Mit Peter Hohl verlässt nach 45 Jahren ein Urgestein der Kreispolitik die politische Arena. Der Kevelaerer sitzt aber nicht nur seit viereinhalb Jahrzehnten im Kreistag Kleve. Er ist zudem der „mit zehn Jahren Abstand Dienstälteste im Kreistag“ und der Dienstälteste in 25 Jahren mit fünf Wahlperioden beim Landschaftsverband Rheinland.
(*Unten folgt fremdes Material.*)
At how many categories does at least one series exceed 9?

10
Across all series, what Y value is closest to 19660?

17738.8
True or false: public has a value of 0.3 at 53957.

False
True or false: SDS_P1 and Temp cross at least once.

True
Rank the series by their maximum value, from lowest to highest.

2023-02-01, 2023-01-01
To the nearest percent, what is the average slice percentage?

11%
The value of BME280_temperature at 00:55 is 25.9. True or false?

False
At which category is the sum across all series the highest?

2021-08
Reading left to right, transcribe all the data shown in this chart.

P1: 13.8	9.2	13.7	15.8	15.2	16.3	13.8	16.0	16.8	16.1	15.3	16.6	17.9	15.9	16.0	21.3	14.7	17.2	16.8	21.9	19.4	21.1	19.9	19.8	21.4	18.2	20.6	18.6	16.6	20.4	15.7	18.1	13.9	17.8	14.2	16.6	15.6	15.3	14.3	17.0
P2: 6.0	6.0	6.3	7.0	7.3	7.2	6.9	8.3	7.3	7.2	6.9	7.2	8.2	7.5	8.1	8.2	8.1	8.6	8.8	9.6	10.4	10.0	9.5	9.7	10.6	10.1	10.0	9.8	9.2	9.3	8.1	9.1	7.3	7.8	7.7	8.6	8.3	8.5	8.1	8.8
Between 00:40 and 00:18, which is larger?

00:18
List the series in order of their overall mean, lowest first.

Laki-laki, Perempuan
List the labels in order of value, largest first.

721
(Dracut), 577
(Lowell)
„Ich habe noch zwölf Sitzungen, weil sich die neue Landschaftsversammlung erst spät konstituiert und die weitestgehend noch durchtagen, sagt Hohl. „Das ist so gesehen ein langer Abschied. Aber ich tue, was ich zu tun habe. Und das habe ich zu tun.“ Die Kreis-Wahlperiode endet am 31. Oktober. Die letzten Wochen waren für ihn durchwachsen, „aber nicht, weil ich aufhöre, sondern die Tatsache, unter welchen Umständen man aufhört.“ Er spricht die Corona-Situation an, die auch die politischen Beziehungen beeinflusse. „Wenn ich an die vielen Hybrid-Sitzungen denke, wenn ich in Köln bin. Das ist definitiv anders als im letzten Jahr, wo ich mich entschlossen hatte, nicht mehr für ein Amt zu kandidieren.“

Seinen persönlichen Abschied aus der Politik vergleicht er mit der Schule oder dem Beruf: „Alles hat seine Zeit und ich habe mich ja auch bewusst jetzt aus der Mandatspolitik verabschieden wollen. Das war schon lange für mich klar, dass ich selbst bestimmen möchte, wann für mich Schluss ist.“ Er falle aber sicher nicht in ein Loch – „die Kunst, die Musik als passionierter Klavierspieler, wenn ich schon mal schreibe“, all das wird ihm neben den Enkeln (der vierte ist gerade unterwegs) genug Möglichkeiten geben, sich zu betätigen. „Beim Kevelaerer Museum bin ich ja auch noch dabei, das mache ich auch weiter. Das ist mir sehr, sehr wichtig.“

Wie wichtig ihm das politisch gewesen ist, kann man daran ablesen, dass er sich, als er in den 90ern dafür im Kreis gekämpft hat, einmalig gegen seine eigene Partei gestimmt hat. Aber es gebe keine Entscheidung, die er getroffen habe, die er persönlich bedauere, sagt der CDU-Politiker. „Ich habe jetzt alles Wichtige in Kevelaer selbst“, ist er froh, in Zukunft weniger zu pendeln. „Ich weiß nicht, wie oft ich um den Globus gefahren bin für die ganzen Sitzungen.“ Natürlich hofft er, dass sein Rat noch weiter gefragt ist. „Aber es ist die Zeit gekommen, wo andere die Verantwortung übernehmen müssen.“

Dank an seine Frau

Dass er all die Jahre so entschieden im politischen Geschäft tätig sein konnte, verdanke er zu einem guten Stück seiner Frau, sagt Peter Hohl. Sie sei selbst 16 Jahre im Kreis Kleve tätig gewesen, und unter anderem auch im Vorzimmer von Heinz Paal. „Sie wusste also, wie das so funktioniert.“

Was „wichtiger als die eigene politische Meinung“ sei, „ist die Verbesserung der Meinung über Politik in der Gesellschaft“, sagt Hohl. Und dazu gehöre politische Bildung. „Das sage ich seit 20 Jahren.“ Die Menschen wüssten immer weniger, was Politik eigentlich ist. „Das ist keine Situationskomik, sondern eine schwere Aufgabe, das in eine Struktur zu packen, die fundamental demokratisch ist, aber die repräsentative Demokratie nicht ausschließt.“ Dazu gehöre auch, dass die Bürger verstehen, „dass es Menschen sind, die Fehler machen und die nach dem christlichen Menschenbild“ – einem seiner persönlichen Fundamente seines Wirkens – „auch recht auf Vergebung haben.“ Was nichts damit zu tun habe, Leichtsinn oder Verantwortungslosigkeit zu befördern.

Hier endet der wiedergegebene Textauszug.